### Information
++++++++++++++++++++

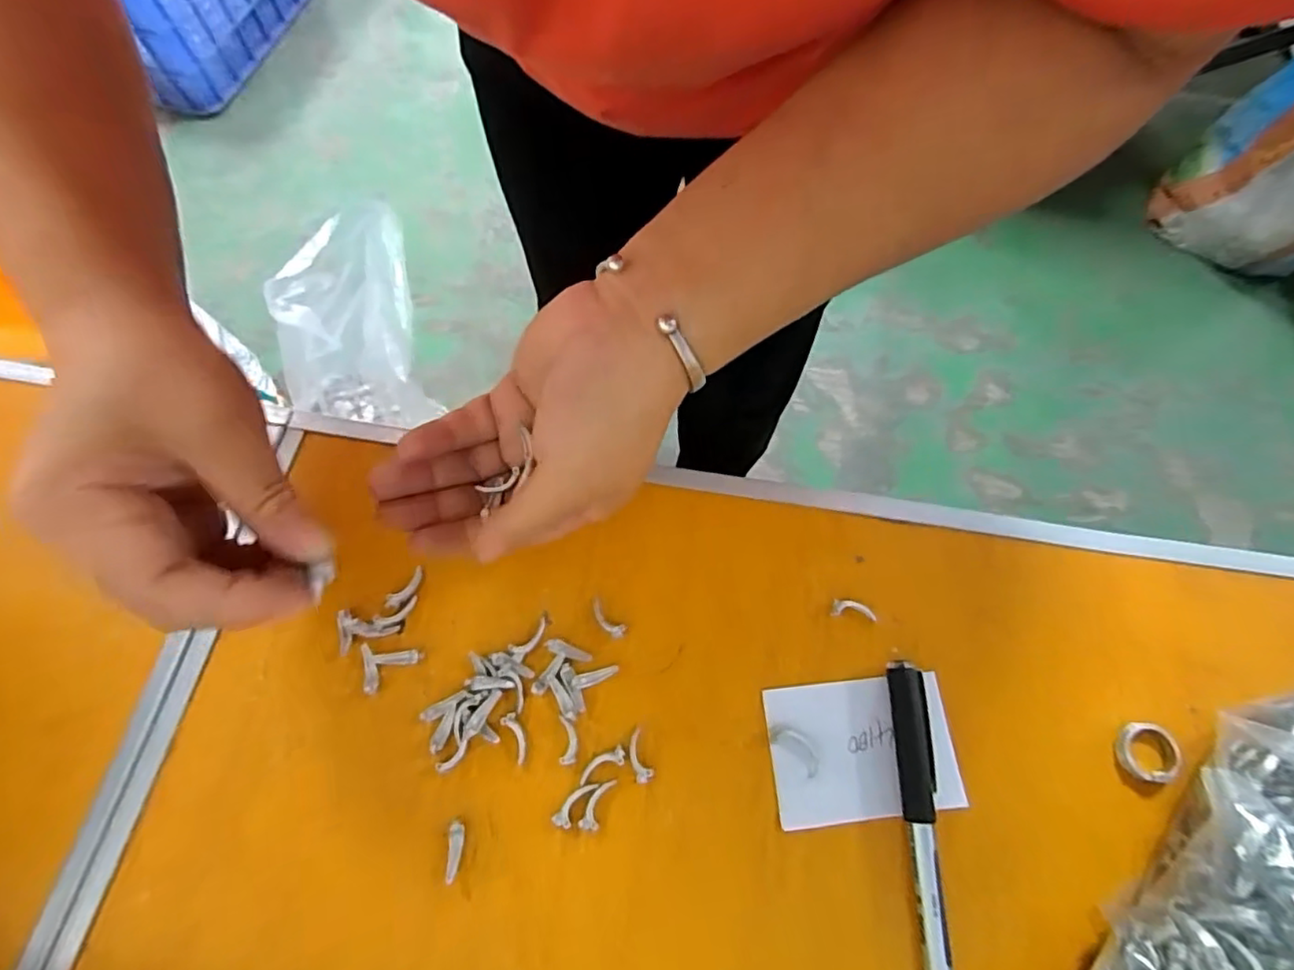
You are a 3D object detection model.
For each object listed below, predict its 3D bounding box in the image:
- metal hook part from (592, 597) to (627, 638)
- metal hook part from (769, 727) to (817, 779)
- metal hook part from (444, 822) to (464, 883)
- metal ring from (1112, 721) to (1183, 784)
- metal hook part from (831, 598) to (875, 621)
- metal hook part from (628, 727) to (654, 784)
[{"bbox_3d":[-0.018,0.058,0.271,0.007,0.004,0.020,-43,73,-12],"label":"metal hook part"},{"bbox_3d":[0.061,0.106,0.251,0.022,0.004,0.010,39,76,15],"label":"metal hook part"},{"bbox_3d":[-0.075,0.142,0.240,0.006,0.005,0.020,-2,70,2],"label":"metal hook part"},{"bbox_3d":[0.195,0.103,0.242,0.020,0.008,0.020,-1,70,2],"label":"metal ring"},{"bbox_3d":[0.089,0.054,0.268,0.018,0.005,0.007,6,70,5],"label":"metal hook part"},{"bbox_3d":[-0.003,0.110,0.252,0.007,0.005,0.020,-20,70,-5],"label":"metal hook part"}]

++++++++++++++++++++

Copy out, from the listing above, every line that contains the string "object".

You are a 3D object detection model.
For each object listed below, predict its 3D bounding box in the image:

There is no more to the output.